*** Opening of Supplied material ***
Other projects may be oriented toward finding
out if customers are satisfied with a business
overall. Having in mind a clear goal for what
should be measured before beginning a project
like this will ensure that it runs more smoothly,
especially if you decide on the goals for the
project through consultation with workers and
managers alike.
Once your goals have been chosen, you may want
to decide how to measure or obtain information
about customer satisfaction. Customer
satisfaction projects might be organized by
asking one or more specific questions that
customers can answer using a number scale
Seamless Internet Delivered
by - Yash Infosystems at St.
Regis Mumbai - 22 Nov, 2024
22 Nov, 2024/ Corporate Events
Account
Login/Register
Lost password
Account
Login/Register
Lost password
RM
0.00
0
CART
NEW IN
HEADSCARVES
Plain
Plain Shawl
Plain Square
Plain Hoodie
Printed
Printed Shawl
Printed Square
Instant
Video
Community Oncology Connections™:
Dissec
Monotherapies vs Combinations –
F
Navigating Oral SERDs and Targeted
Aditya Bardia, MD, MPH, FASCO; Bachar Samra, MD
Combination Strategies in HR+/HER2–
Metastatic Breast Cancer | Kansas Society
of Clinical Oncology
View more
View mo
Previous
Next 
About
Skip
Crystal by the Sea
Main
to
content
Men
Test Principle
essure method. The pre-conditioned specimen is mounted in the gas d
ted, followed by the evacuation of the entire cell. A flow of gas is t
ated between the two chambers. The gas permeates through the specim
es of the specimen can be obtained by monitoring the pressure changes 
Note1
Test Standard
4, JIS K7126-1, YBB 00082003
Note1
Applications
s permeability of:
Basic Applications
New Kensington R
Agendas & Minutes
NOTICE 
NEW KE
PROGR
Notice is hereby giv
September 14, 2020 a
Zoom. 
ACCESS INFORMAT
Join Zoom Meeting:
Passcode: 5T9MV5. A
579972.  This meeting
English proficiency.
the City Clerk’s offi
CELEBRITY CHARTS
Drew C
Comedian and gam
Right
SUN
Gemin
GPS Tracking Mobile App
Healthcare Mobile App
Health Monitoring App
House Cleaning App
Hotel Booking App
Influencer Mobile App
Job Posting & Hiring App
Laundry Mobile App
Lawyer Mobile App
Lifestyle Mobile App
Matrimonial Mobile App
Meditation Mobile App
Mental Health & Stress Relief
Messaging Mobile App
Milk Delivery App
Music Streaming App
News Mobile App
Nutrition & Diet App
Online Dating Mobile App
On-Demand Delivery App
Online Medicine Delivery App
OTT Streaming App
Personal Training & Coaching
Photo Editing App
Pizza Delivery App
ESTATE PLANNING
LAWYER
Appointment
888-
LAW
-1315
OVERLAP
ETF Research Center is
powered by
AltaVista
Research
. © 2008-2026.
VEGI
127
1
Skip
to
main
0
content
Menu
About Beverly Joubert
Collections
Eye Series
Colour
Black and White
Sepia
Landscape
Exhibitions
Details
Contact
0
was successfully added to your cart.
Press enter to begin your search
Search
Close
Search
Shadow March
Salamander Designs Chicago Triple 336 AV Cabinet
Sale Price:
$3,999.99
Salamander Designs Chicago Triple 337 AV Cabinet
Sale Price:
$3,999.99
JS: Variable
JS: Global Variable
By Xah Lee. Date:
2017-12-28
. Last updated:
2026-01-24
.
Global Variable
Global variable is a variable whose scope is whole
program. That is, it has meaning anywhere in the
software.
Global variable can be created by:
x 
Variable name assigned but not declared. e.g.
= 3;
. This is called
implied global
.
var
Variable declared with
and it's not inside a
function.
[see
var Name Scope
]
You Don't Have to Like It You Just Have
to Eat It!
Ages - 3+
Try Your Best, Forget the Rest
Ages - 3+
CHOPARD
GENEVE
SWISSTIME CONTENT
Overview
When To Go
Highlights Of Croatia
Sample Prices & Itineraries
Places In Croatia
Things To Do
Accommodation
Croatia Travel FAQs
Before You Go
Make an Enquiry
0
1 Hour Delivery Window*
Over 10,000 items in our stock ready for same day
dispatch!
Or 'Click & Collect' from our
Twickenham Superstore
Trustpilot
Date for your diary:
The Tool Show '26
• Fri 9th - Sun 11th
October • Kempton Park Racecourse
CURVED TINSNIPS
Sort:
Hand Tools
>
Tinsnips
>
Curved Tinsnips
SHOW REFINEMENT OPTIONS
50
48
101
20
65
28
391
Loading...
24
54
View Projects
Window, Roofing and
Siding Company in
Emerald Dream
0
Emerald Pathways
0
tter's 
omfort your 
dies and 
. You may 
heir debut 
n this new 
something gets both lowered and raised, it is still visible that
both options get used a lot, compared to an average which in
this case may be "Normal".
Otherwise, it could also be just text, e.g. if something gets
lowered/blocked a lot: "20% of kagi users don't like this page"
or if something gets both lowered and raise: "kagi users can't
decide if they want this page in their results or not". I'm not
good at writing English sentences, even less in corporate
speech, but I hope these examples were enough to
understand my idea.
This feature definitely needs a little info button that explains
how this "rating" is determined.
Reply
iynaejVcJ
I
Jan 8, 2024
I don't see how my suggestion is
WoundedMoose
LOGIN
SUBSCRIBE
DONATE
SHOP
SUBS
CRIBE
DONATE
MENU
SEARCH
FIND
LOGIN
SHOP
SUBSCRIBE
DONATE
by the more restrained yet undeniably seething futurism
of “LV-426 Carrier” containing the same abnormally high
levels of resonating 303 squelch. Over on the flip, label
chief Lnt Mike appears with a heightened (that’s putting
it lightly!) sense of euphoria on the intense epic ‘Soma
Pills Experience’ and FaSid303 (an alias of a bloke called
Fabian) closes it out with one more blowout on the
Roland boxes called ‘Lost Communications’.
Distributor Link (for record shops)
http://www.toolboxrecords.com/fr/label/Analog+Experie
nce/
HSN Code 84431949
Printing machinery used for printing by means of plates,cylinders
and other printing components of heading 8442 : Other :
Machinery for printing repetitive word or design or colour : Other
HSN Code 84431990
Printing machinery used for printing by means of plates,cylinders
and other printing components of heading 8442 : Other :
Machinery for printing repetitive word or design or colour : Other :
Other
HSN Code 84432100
*** Close of Supplied material ***
▸ Aim of the exercise: Set down exactly the lines that begin the records and continue through the line bearing "September 14, 2020 a"; include both ends.

▸ Solution:
Other projects may be oriented toward finding
out if customers are satisfied with a business
overall. Having in mind a clear goal for what
should be measured before beginning a project
like this will ensure that it runs more smoothly,
especially if you decide on the goals for the
project through consultation with workers and
managers alike.
Once your goals have been chosen, you may want
to decide how to measure or obtain information
about customer satisfaction. Customer
satisfaction projects might be organized by
asking one or more specific questions that
customers can answer using a number scale
Seamless Internet Delivered
by - Yash Infosystems at St.
Regis Mumbai - 22 Nov, 2024
22 Nov, 2024/ Corporate Events
Account
Login/Register
Lost password
Account
Login/Register
Lost password
RM
0.00
0
CART
NEW IN
HEADSCARVES
Plain
Plain Shawl
Plain Square
Plain Hoodie
Printed
Printed Shawl
Printed Square
Instant
Video
Community Oncology Connections™:
Dissec
Monotherapies vs Combinations –
F
Navigating Oral SERDs and Targeted
Aditya Bardia, MD, MPH, FASCO; Bachar Samra, MD
Combination Strategies in HR+/HER2–
Metastatic Breast Cancer | Kansas Society
of Clinical Oncology
View more
View mo
Previous
Next 
About
Skip
Crystal by the Sea
Main
to
content
Men
Test Principle
essure method. The pre-conditioned specimen is mounted in the gas d
ted, followed by the evacuation of the entire cell. A flow of gas is t
ated between the two chambers. The gas permeates through the specim
es of the specimen can be obtained by monitoring the pressure changes 
Note1
Test Standard
4, JIS K7126-1, YBB 00082003
Note1
Applications
s permeability of:
Basic Applications
New Kensington R
Agendas & Minutes
NOTICE 
NEW KE
PROGR
Notice is hereby giv
September 14, 2020 a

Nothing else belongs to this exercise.